(Beginning of EXERCISE DATA)

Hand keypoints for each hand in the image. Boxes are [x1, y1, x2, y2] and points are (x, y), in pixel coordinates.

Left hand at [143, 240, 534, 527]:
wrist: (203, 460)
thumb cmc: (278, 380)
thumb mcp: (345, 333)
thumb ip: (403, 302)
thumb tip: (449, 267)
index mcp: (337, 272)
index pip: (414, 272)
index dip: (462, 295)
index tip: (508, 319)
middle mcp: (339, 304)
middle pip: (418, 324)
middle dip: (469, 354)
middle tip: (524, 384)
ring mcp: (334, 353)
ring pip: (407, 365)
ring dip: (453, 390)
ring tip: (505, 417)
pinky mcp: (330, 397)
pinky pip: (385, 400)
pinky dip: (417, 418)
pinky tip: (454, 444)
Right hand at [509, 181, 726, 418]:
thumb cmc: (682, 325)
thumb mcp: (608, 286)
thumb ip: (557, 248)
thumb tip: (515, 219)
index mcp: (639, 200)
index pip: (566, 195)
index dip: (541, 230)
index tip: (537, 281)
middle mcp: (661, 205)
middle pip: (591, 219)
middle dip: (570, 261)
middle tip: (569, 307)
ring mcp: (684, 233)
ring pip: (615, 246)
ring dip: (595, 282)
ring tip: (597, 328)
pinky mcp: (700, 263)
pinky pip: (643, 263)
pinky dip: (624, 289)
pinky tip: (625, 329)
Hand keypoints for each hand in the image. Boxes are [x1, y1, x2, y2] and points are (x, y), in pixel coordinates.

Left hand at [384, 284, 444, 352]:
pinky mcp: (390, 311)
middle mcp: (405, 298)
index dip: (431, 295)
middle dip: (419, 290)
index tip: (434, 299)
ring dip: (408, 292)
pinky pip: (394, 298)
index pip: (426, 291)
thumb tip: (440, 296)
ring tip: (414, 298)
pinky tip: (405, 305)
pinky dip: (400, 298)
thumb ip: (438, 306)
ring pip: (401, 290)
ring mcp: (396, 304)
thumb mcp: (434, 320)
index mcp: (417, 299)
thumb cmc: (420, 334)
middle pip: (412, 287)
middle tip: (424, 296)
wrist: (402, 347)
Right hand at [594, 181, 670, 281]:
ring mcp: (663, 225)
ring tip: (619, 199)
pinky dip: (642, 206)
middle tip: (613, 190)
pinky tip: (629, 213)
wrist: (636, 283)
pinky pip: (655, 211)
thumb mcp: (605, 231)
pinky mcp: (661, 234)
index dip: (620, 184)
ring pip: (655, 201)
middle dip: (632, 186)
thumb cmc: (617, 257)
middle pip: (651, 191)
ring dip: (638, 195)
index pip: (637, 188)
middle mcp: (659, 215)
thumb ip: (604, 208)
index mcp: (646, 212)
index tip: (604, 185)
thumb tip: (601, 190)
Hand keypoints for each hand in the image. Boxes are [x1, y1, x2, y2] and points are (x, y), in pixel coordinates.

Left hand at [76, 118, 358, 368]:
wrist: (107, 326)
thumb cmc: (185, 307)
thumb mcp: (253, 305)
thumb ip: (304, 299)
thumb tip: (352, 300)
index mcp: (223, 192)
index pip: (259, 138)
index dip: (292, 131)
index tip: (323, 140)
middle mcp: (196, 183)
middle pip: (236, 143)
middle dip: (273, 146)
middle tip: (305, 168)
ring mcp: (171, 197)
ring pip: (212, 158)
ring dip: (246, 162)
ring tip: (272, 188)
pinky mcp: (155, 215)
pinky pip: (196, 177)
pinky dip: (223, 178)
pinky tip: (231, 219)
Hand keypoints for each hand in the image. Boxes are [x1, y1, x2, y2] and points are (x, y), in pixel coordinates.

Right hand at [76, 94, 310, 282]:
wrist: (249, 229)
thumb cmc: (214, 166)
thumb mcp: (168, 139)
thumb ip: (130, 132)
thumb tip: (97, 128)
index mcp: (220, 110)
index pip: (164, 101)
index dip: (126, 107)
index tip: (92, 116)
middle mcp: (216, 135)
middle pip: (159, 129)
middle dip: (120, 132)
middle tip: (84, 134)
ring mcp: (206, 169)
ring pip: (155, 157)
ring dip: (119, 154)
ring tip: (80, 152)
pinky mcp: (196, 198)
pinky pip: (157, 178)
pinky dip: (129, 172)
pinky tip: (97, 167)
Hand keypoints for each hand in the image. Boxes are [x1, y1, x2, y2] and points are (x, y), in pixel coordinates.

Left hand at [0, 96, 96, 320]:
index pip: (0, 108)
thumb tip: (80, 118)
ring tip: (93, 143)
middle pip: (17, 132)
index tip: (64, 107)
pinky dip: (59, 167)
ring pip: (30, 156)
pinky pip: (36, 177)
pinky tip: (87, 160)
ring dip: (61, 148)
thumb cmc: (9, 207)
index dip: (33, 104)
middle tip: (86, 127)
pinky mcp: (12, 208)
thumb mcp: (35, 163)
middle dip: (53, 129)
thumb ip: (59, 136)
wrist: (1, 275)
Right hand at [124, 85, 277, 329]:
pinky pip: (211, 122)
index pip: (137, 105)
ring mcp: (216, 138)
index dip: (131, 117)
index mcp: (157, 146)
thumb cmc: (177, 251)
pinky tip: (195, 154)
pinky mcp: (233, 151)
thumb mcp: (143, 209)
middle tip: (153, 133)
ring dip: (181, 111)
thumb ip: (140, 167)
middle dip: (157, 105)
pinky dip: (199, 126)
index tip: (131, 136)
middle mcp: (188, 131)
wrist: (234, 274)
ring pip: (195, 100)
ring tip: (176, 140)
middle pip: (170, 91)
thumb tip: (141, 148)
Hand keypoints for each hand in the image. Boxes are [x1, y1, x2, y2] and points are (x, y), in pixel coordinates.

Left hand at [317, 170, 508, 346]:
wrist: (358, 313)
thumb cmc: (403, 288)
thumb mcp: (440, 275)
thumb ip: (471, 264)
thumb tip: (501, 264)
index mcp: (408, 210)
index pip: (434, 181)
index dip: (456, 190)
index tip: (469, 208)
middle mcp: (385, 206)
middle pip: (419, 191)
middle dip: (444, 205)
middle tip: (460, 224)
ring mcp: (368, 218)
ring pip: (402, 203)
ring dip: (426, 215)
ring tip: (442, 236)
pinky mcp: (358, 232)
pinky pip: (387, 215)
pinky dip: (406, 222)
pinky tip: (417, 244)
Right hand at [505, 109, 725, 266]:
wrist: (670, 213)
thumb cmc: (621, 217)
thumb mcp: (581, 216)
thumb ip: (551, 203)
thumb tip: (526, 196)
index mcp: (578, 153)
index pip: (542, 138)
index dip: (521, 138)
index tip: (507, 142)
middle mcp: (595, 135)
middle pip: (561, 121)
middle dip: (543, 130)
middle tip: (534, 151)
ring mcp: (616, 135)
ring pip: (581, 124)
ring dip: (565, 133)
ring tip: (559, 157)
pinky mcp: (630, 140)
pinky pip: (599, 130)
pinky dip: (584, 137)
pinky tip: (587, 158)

(End of EXERCISE DATA)

If a line in the entries above contains "wrist", report it.

wrist: (203, 460)
wrist: (402, 347)
wrist: (636, 283)
wrist: (107, 326)
wrist: (249, 229)
wrist: (1, 275)
wrist: (234, 274)
wrist: (358, 313)
wrist: (670, 213)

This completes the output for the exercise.